It's common knowledge that Bank of America (BAC 3.20%) doubled its stock value last year and achieved several milestones -- such as putting many stewing lawsuits behind it, plumping its capital cushion, and reducing the number of delinquent mortgages on its books.

Much work needs to be done, however, and it's not difficult to come up with several things that B of A would do well to concentrate on this year. Here are three really big issues that I feel the bank should try to put to bed before the end of 2013.

Earnings must grow
This is a bit of a sore spot for Bank of America, particularly because of its retraction from the mortgage market after Countrywide blew up. As peers Wells Fargo (WFC 2.71%) and JPMorgan Chase (JPM 1.94%) can attest, the mortgage business has been booming, and they have profited handsomely, unlike B of A.

CEO Brian Moynihan has had this issue on his mind for some time. Back in 2011, he predicted that the bank would be producing pre-tax earnings in the $35 to $40 billion range once things got back on an even keel. That was quite a call, considering the fact that the bank only saw $32 billion in the go-go days of 2006. Last year, B of A had pre-tax income of $4.19 billion, so there's obviously quite a bit of ground to cover.

But, fear not. Mr. Moynihan is right now rallying the troops, nudging them to step up the earnings pace, perhaps pushing his executives to increase cross-selling -- something at which rival Wells Fargo excels.

Improvements are needed in its mortgage-servicing division
Bank of America has never had a great reputation for customer service, and it's even worse when it comes to servicing mortgage loans. The bank has the lion's share of complaints in this regard, thanks to Countrywide.

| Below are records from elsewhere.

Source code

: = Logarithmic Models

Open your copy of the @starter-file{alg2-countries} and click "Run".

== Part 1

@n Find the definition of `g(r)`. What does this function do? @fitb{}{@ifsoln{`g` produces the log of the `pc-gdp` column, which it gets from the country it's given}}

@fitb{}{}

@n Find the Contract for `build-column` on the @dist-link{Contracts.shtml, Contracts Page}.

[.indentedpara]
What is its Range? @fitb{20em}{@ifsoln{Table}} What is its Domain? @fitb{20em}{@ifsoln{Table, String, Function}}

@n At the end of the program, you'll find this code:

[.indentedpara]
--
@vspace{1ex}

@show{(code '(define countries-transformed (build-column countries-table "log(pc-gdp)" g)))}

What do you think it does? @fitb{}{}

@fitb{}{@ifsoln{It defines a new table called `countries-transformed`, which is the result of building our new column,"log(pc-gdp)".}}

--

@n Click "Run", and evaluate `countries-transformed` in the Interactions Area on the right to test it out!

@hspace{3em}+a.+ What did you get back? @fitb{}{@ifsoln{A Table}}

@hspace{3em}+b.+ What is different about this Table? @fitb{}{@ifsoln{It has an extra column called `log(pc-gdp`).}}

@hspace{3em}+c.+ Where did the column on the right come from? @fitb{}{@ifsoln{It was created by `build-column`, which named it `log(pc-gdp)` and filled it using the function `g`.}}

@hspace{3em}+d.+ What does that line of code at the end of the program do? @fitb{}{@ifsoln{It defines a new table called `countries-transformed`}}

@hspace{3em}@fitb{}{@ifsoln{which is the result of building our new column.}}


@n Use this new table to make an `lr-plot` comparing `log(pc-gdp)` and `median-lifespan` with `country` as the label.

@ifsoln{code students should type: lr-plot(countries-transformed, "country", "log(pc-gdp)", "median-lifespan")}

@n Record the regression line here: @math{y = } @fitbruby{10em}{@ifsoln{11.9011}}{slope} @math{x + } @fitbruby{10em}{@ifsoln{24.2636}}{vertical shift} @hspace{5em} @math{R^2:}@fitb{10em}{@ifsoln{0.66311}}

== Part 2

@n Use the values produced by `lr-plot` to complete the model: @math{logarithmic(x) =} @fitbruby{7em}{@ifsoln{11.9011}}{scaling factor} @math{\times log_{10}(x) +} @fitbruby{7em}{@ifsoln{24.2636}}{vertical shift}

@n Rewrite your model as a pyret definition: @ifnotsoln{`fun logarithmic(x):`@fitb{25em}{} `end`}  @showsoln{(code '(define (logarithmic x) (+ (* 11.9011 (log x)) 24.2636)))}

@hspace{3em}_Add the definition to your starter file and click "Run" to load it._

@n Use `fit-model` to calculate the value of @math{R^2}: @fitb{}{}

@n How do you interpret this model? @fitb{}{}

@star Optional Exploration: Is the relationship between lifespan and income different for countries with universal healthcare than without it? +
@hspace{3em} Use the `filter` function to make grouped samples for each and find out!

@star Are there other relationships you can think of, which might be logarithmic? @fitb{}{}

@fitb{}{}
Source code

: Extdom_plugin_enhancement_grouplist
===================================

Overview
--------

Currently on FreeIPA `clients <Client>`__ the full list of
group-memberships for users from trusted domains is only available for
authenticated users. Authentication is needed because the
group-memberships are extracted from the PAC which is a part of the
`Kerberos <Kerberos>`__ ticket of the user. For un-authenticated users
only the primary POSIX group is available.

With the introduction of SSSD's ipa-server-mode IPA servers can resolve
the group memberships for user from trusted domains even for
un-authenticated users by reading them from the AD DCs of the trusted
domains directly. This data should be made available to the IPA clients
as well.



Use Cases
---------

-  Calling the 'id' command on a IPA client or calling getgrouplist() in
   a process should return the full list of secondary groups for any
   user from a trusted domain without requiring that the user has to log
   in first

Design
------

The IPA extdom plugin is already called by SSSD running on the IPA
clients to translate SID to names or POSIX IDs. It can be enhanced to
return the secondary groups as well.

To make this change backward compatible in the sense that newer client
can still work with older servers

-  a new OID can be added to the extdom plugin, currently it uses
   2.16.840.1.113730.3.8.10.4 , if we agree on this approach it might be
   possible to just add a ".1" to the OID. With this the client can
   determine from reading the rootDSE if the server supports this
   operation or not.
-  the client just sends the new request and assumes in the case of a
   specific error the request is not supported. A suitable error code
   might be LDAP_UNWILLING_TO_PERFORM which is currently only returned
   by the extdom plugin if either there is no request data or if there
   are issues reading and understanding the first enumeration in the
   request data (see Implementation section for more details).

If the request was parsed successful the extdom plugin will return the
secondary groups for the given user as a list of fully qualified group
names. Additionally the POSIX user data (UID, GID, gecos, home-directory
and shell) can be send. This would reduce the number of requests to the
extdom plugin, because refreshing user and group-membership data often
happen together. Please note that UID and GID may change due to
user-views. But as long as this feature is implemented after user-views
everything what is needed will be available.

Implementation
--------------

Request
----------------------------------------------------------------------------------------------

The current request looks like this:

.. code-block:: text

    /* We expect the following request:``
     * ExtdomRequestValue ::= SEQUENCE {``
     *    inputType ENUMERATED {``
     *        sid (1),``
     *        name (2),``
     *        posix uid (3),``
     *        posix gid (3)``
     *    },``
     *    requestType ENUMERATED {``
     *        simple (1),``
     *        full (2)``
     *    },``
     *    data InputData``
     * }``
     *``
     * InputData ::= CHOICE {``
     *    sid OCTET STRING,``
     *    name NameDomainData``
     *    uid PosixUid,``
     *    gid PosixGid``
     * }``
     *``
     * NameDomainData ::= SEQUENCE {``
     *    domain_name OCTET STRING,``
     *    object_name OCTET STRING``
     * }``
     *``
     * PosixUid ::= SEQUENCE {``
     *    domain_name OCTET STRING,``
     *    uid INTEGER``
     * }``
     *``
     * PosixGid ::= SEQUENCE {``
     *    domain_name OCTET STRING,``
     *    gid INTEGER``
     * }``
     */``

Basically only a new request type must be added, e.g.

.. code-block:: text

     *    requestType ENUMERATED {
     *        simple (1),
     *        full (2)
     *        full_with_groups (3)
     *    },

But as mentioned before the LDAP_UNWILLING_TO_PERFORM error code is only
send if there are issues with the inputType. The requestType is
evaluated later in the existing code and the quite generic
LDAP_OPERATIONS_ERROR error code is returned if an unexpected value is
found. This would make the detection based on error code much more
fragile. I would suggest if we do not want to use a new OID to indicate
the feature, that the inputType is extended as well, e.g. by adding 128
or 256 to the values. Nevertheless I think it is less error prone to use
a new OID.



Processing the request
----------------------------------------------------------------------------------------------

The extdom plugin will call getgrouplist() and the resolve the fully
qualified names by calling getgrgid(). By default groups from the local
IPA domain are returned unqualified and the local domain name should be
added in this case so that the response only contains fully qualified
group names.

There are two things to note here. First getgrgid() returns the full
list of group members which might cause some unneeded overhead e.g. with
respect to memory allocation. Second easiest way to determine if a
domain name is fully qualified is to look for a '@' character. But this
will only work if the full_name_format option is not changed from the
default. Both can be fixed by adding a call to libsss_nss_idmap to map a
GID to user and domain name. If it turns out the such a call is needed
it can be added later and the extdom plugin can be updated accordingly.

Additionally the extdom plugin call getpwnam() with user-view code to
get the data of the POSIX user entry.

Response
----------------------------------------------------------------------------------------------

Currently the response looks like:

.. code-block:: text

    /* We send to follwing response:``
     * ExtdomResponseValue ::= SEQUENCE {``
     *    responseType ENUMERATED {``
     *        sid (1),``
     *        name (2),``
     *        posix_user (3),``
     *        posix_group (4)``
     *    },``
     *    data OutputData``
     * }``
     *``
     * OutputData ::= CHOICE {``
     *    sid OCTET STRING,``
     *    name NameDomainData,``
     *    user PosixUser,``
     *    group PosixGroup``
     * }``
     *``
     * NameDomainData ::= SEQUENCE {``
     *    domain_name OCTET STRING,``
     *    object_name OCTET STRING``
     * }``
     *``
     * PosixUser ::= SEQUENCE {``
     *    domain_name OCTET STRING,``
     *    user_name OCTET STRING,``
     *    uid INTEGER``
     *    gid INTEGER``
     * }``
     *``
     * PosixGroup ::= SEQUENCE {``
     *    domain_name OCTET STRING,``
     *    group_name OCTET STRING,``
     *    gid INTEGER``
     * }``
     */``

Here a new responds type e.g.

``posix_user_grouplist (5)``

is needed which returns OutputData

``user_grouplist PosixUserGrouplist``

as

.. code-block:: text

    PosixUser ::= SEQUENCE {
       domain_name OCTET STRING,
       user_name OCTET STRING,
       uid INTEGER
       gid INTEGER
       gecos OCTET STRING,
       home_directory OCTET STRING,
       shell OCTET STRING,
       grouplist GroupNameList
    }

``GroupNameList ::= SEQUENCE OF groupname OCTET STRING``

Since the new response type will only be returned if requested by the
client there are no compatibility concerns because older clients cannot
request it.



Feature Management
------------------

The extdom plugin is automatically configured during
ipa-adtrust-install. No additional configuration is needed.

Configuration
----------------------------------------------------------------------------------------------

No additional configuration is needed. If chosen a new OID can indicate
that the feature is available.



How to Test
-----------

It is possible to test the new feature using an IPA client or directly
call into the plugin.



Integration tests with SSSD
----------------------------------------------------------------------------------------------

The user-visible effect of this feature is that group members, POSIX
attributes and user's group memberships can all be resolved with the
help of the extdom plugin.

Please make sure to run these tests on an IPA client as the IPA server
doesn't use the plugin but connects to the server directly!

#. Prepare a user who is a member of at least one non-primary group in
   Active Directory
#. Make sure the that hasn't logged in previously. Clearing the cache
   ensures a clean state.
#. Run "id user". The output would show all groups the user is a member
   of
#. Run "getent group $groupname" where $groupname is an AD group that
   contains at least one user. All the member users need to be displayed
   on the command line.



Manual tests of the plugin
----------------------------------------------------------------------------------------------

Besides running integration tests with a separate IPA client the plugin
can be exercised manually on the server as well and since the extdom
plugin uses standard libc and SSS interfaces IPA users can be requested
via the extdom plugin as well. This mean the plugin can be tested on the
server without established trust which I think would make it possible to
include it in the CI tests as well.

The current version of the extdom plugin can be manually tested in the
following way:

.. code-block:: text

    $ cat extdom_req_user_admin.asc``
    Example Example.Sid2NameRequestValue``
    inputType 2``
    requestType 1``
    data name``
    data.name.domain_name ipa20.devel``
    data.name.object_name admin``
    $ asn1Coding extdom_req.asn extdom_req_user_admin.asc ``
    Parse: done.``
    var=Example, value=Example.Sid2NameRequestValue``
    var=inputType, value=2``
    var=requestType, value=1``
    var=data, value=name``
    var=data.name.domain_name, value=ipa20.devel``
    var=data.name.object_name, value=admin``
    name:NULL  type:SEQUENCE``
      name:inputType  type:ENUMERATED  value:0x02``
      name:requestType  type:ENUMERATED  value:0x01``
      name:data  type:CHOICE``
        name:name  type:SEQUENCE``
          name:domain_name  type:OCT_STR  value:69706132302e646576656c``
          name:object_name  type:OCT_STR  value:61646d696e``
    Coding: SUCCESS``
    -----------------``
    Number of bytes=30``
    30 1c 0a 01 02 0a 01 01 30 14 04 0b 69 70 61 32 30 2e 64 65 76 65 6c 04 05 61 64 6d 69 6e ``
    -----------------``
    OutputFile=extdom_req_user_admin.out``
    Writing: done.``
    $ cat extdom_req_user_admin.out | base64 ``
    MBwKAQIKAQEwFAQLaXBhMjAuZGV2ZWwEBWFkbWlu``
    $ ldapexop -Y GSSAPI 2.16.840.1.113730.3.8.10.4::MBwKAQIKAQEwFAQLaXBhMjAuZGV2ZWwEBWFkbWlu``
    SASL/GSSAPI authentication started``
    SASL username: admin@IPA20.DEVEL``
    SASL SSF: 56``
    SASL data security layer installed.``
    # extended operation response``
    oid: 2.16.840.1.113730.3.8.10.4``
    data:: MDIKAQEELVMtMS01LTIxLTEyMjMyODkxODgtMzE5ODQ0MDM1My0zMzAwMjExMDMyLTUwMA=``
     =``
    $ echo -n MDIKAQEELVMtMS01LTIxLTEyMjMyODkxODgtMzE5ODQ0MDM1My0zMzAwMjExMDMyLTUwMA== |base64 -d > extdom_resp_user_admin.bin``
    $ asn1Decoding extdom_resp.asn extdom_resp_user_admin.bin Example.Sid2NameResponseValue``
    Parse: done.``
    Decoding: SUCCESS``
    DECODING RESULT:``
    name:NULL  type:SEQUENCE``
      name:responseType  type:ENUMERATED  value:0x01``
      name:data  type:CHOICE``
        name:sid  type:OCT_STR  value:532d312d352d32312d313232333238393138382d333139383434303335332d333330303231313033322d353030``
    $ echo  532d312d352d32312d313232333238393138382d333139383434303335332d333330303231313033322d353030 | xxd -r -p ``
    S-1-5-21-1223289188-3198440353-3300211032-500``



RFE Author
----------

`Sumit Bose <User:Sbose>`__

The bank is working hard to put these issues in the past, and it has given nearly one-quarter of its aggrieved customers some relief, more than any other big bank. Nevertheless, B of A should speed up this process if it is humanly possible, since this particular problem weighs the heaviest on its image.

B of A should settle with MBIA
As I've noted before, this issue, which should be minor in the scheme of things, has been blown all out of proportion. Bank of America's strange refusal to settle this old problem with the much-smaller mortgage insurer MBIA (MBI 0.58%) has turned into a slapping contest, making B of A look somewhat like a bully.

Bank of America is one of only two banks that haven't settled various issues with MBIA, and recent court rulings are making a settlement look like the best resolution for the bank. Early in March, a judge ruled against the bank's attempt to stop the insurer's restructuring of its business. Just this week brought another ruling against B of A, this time regarding repurchasing loans it securitized -- indicating that it may be required to do so, whether or not the loans are defaulting.

In my opinion, settling up and clearing the decks of yet another problem caused by toxic Countrywide mortgages will not only enhance the bank's tarnished reputation, but will also free up time and energy to pursue other, more important goals this year.